Hare developed three main theories to define a psychopathic personality. According to Hare, a high score on the PCL-R correlated to a higher-than-average rate of criminal recidivism. Hare also theorized that psychopathy was correlated with an inability to understand fundamental moral norms, and that psychopaths cannot be rehabilitated – and may become worse – with psychiatric treatment.
Larsen’s work, which was published in a recent issue of the Kennedy Institute of Ethics Journal, challenges these theories.
“There was no evidence for the hard claim that a psychopath cannot be treated successfully,” he says. “There was also no evidence that treating a so-called psychopath will result in faster recidivism or that they will be worse afterwards. In fact, there is a growing body of evidence to suggest that conventional treatment programs have positive impacts on psychopaths. This is important because it informs how we prioritize treatment and rehabilitation efforts.

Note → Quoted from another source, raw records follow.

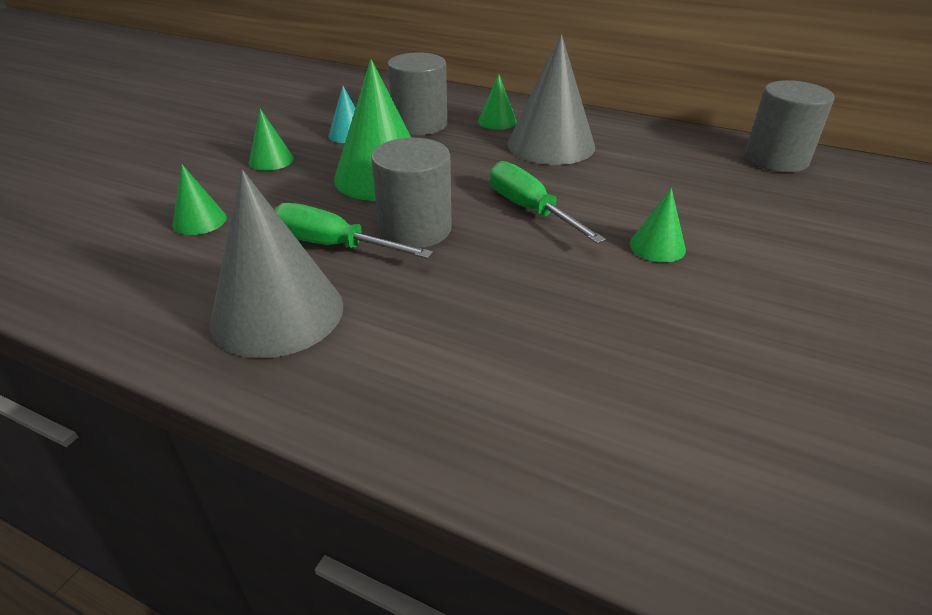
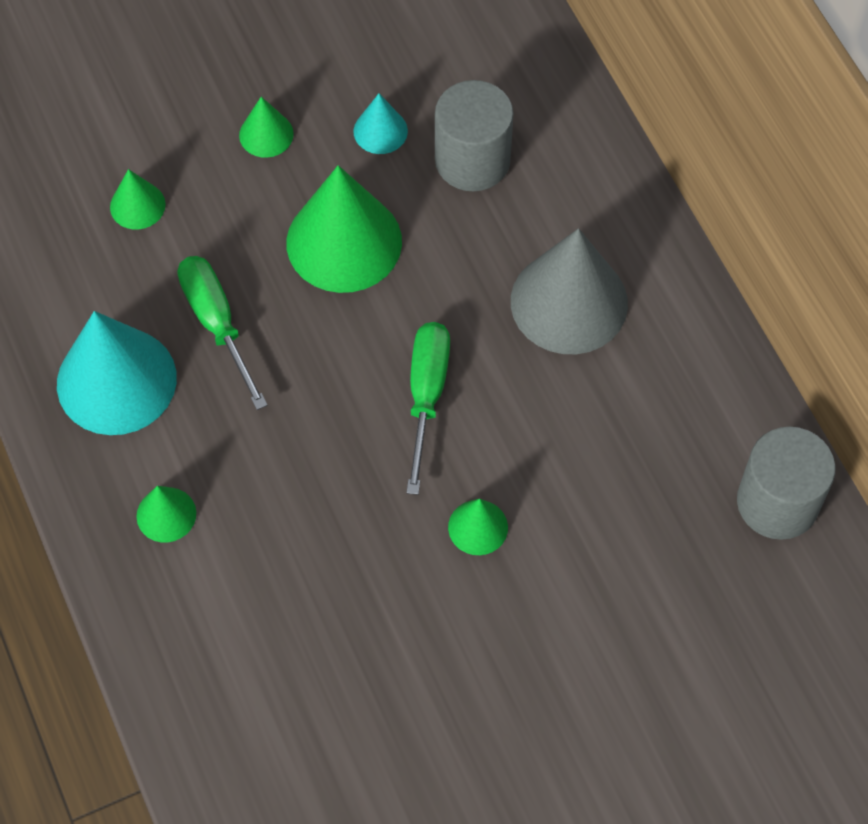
camera: 40 degrees right, 25 degrees up
grey cone [210,170,343,358] -> turquoise cone [57,311,177,435]
grey cylinder [371,138,452,248] -> none
green cone [478,74,517,130] -> green cone moved to [136,486,196,543]

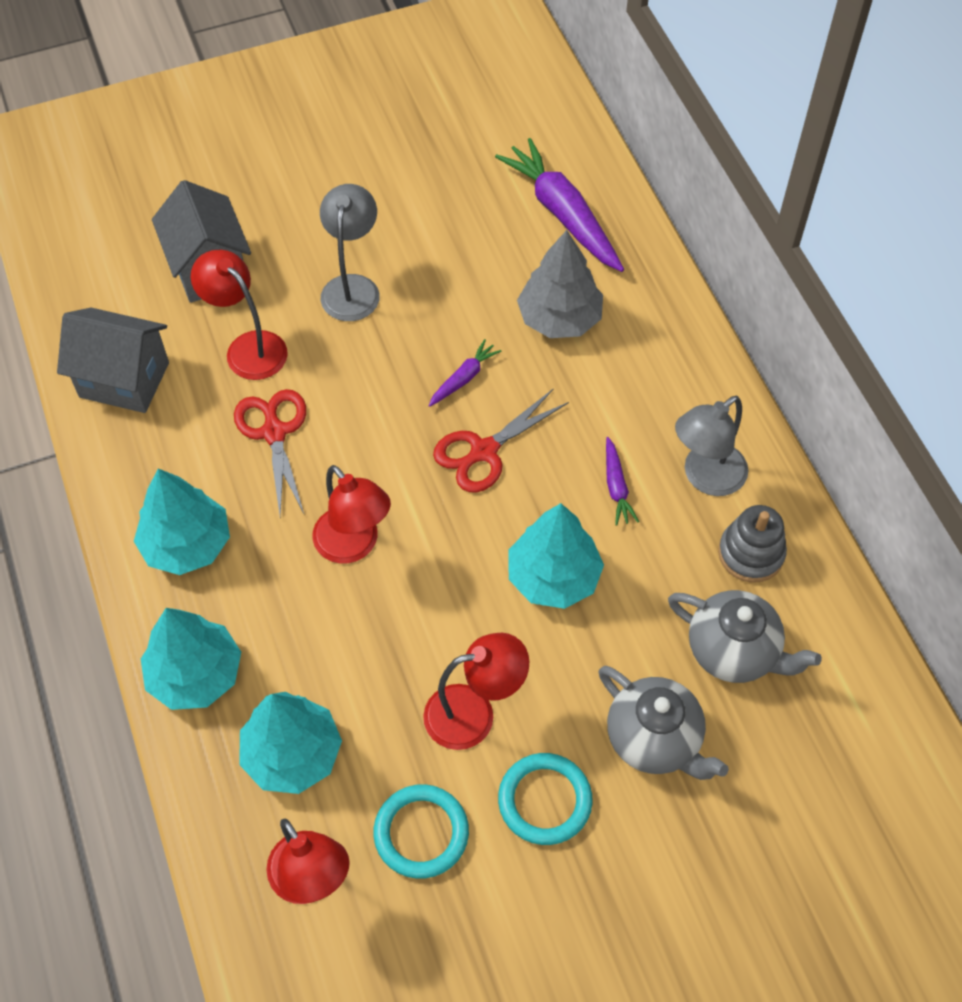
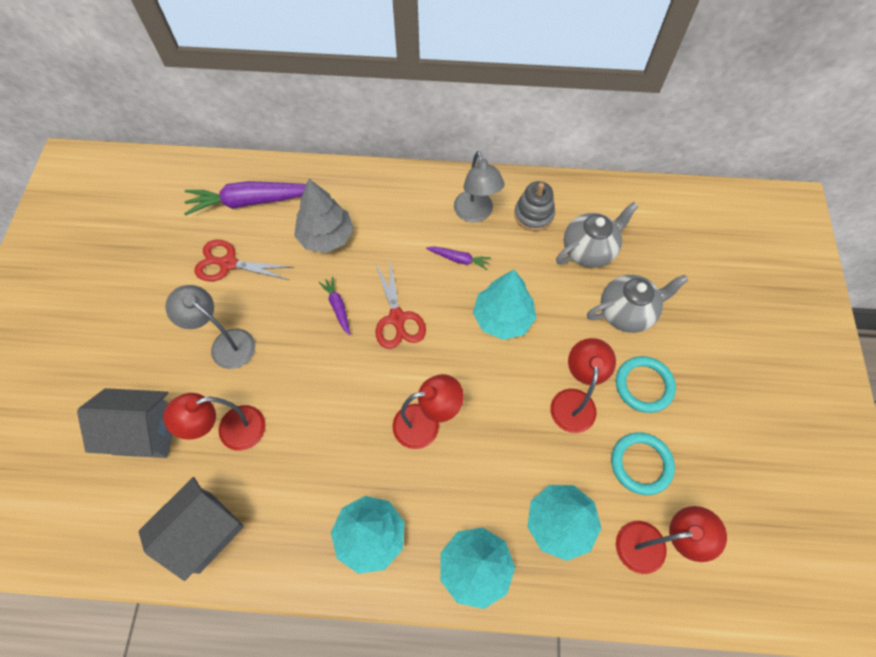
camera: 65 degrees left, 5 degrees up
red scissors [234,389,306,516] -> red scissors moved to [194,240,295,281]

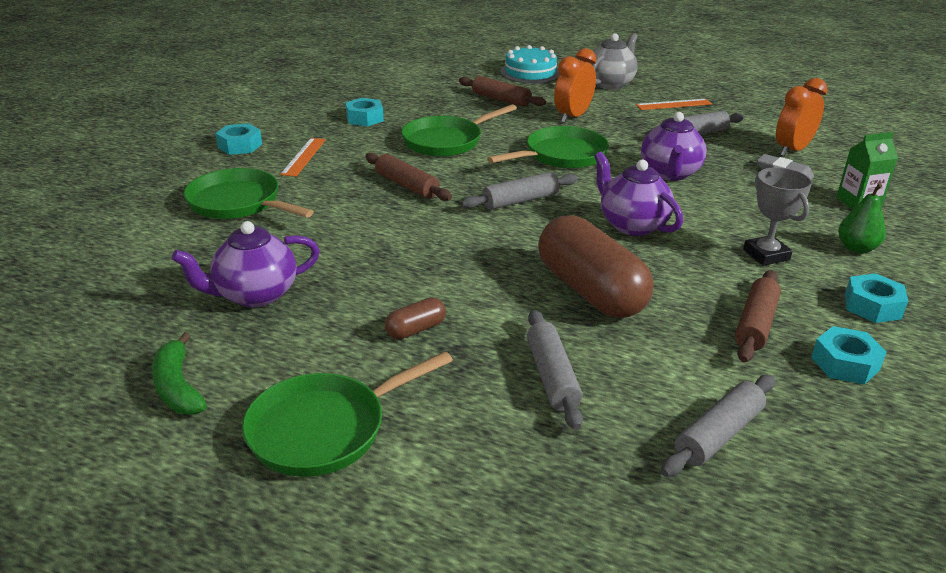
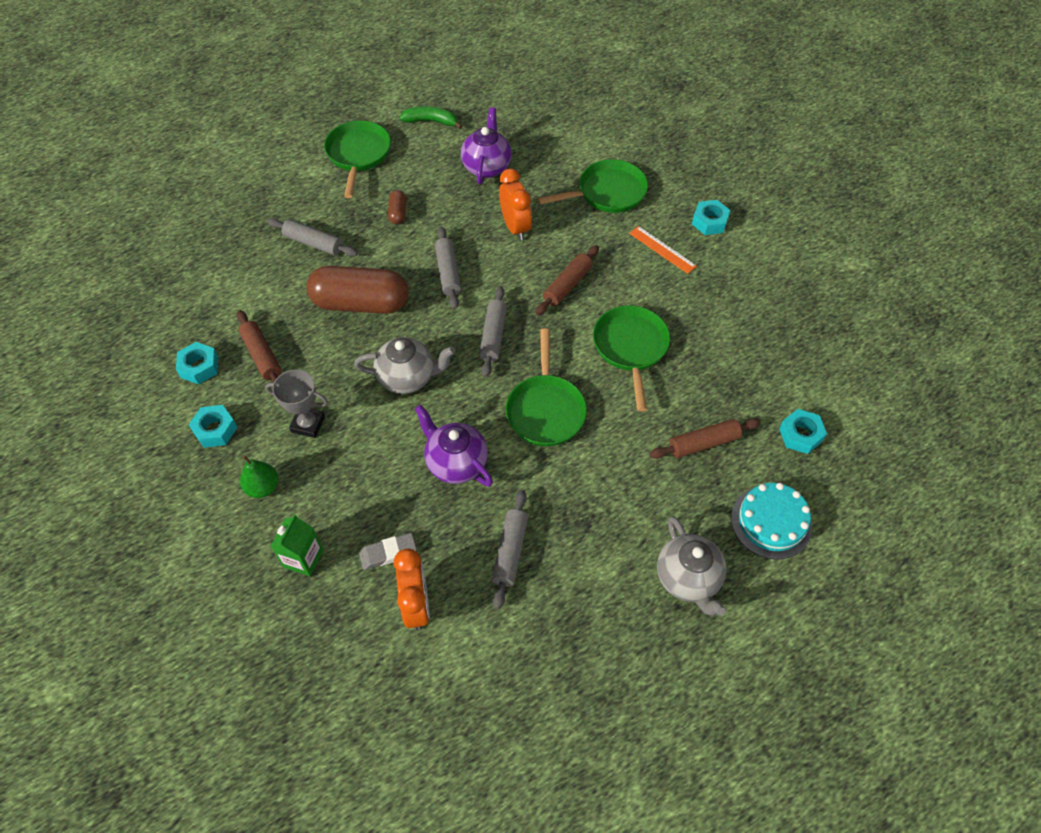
camera: 125 degrees right, 25 degrees up
turquoise nut [345,98,384,126] -> turquoise nut moved to [779,409,827,454]
brown rolling pin [365,153,452,201] -> brown rolling pin turned 45 degrees counterclockwise [535,245,599,316]
orange clock [554,48,596,123] -> orange clock moved to [499,168,532,241]
purple teapot [594,152,683,236] -> grey teapot [354,337,455,394]
orange ruler [636,99,712,110] -> none
grey rolling pin [661,375,775,477] -> grey rolling pin moved to [435,227,461,309]

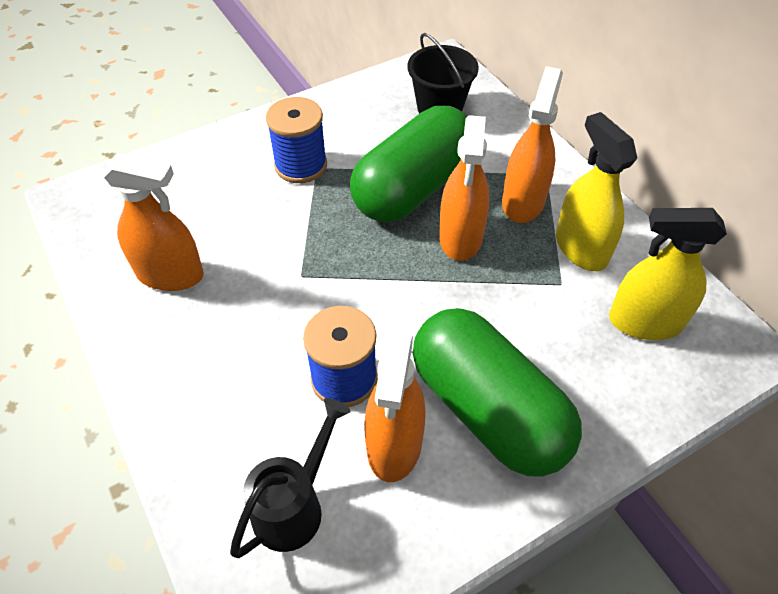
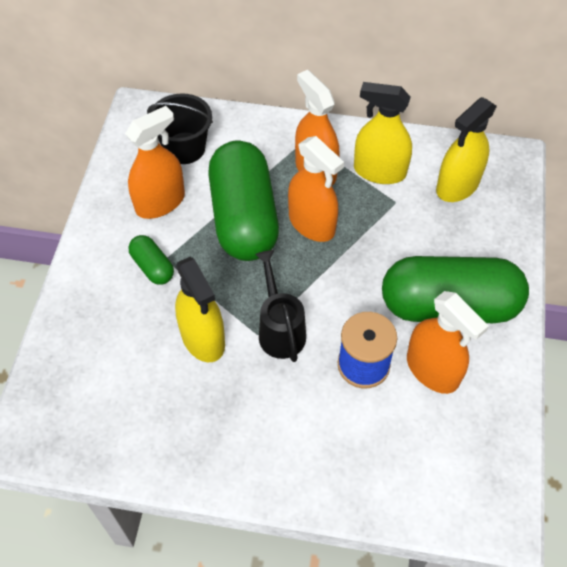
camera: 50 degrees left, 5 degrees up
orange spray bottle [102,153,204,291] -> orange spray bottle moved to [125,106,185,219]
black watering can [230,398,351,558] -> black watering can moved to [255,250,306,362]
blue spool [266,97,327,183] -> green capsule [128,235,174,285]
none -> yellow spray bottle [175,257,225,362]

“The implications of these theories reach deep into the justice, forensic science and mental health-care fields, and can contribute to a lasting stigma for those who receive the diagnosis.”
Larsen notes that a diagnosis of psychopathy can play a part in determining criminal sentencing, psychiatric treatment approaches and even child custody arrangements.
“Chronic future risk is one thing that a psychopathy diagnosis communicates, but there is evidence that a person will score differently on the PCL-R depending on whether it is the prosecution or defense who hires the psychologist. My analysis looks at whether it’s reasonable to suggest that this could or should have an influence on those decisions.”
Larsen says that the evidence – or lack of it – raises questions about whether the very concept of psychopathy is outdated.
“If a diagnosis of psychopathy is not a good predictor of violence and is not necessarily useful in treatment amenability, if psychopaths don’t really have a substantial impairment in moral psychology, what are we really saying? I think it’s reasonable to suggest that this must discussed very carefully by field practitioners.”